Drop in Total Solar Irradiance

by wanliss on December 19, 2017

in Science and Technology

Over 400 years of sunspot numbers show how sunspots usually oscillate over a period of about eleven years. There are other times when sunspot numbers stay relatively low, or high, for decades. For five decades through the twentieth century solar activity rose steadily to rare heights.

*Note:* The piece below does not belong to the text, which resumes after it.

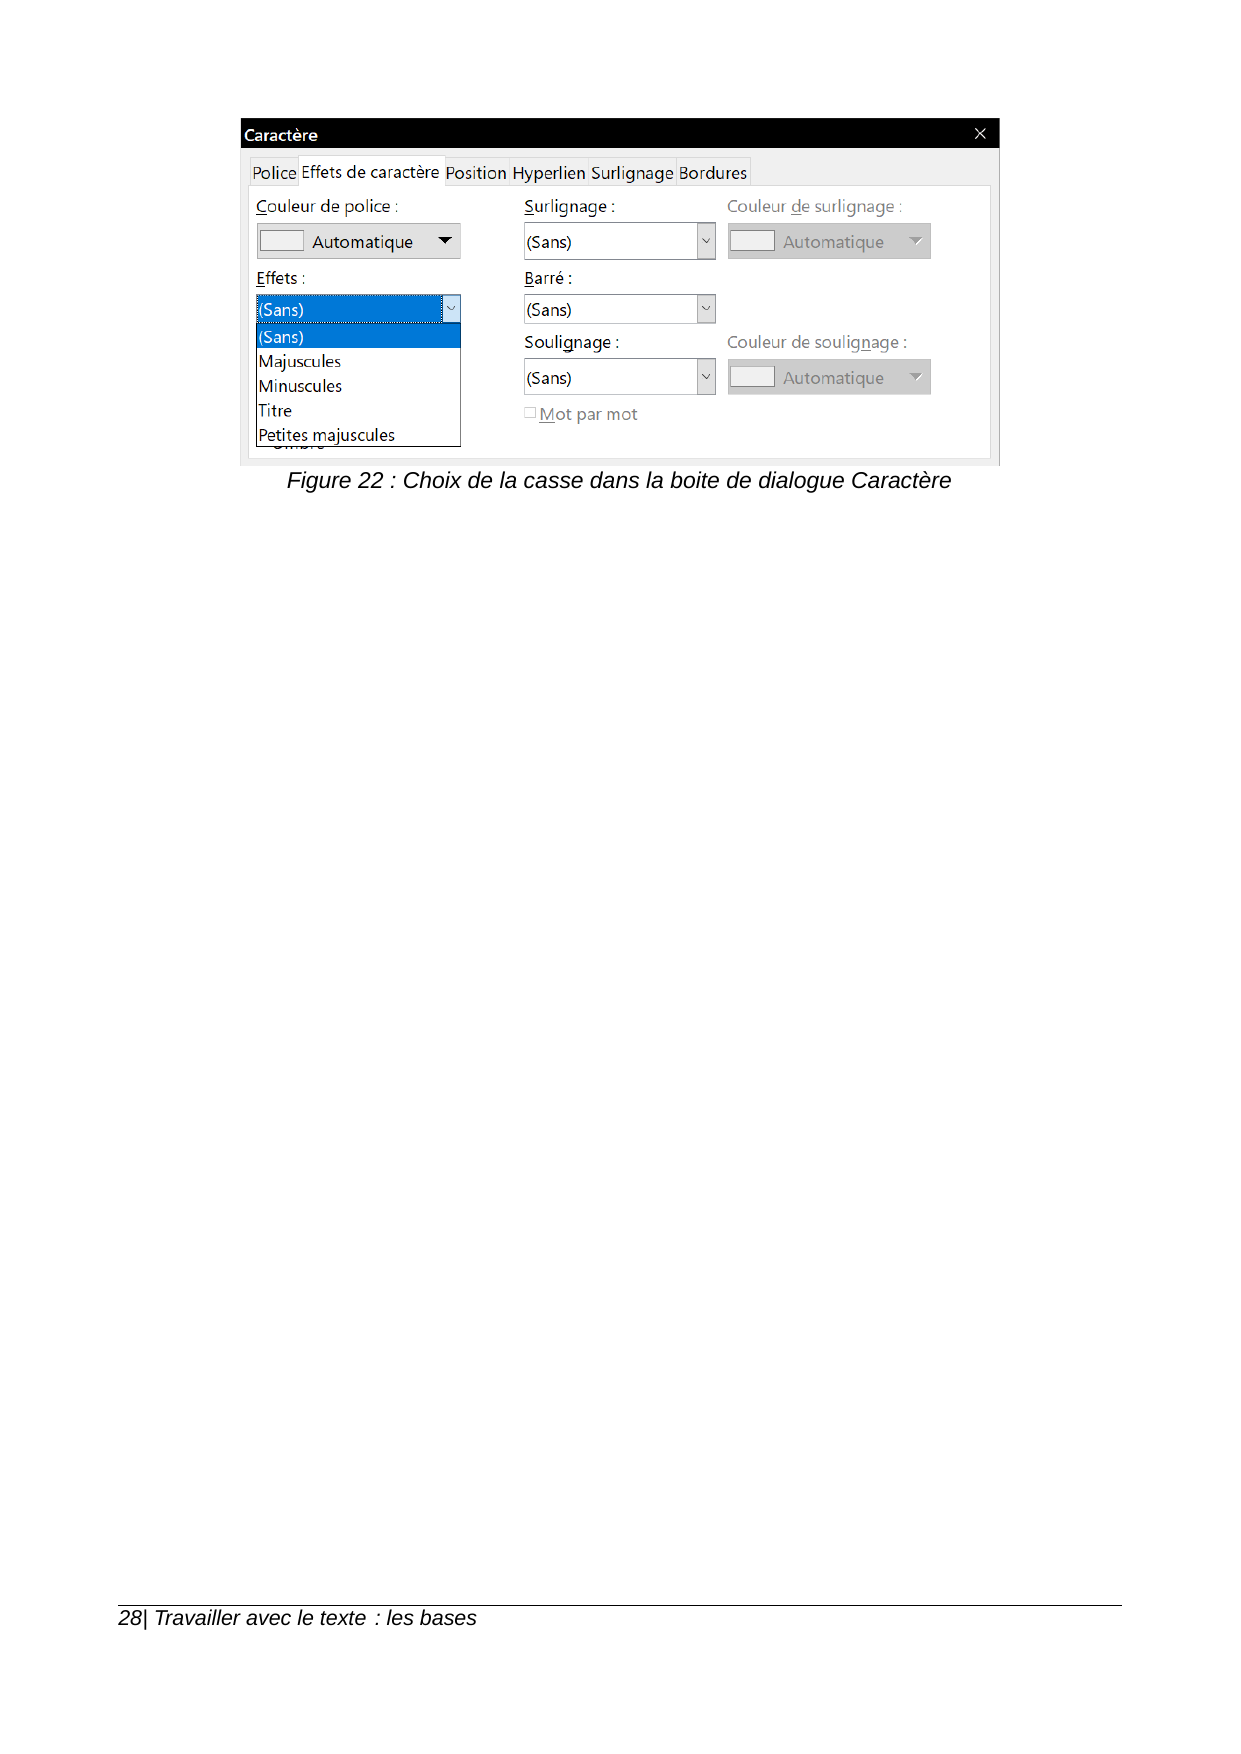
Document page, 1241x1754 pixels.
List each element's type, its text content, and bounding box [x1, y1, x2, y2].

picture [240, 118, 1000, 466]
text Figure 22 : Choix de la casse dans la boite de dialogue Caractère [118, 465, 1122, 495]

Now, in a new millennium, we encounter a weaker sun than ever in living history. If the current pitiful solar activity continues, it may signal a future low period for the sun like that associated with the “Little Ice Age,” with its coldest periods characterized by the Maunder (about 1645–1715) and Dalton (about 1790–1830) minima. The figure below shows the sunspot cycle  indicating the decline of highs at solar maximum and lows at solar minimum over the past several decades.

 

To add to the low sunspot number, consider the latest solar irradiance data measured from NASA’s SDO satellite. In the figure below red data in plus signs show the daily average total solar irradiance (TSI). TSI is a measure of the total power from solar electromagnetic radiation incident on the Earth’s atmosphere. The red vertical bar shows a 0.3% change in TSI. The black curve shows the annual average TSI. The yellow dashed horizontal line shows the minimum value of year-averaged TSI data. The vertical black bar shows the 0.09% variation we see in that average. The bottom plot in blue shows the annual sunspot number from the SIDC in Belgium in blue.

These data demonstrate a few things. First, brightness does follow the sunspot cycle. Second, the Sun is not getting brighter with time, but rather the level of solar activity has been decreasing for over three decades.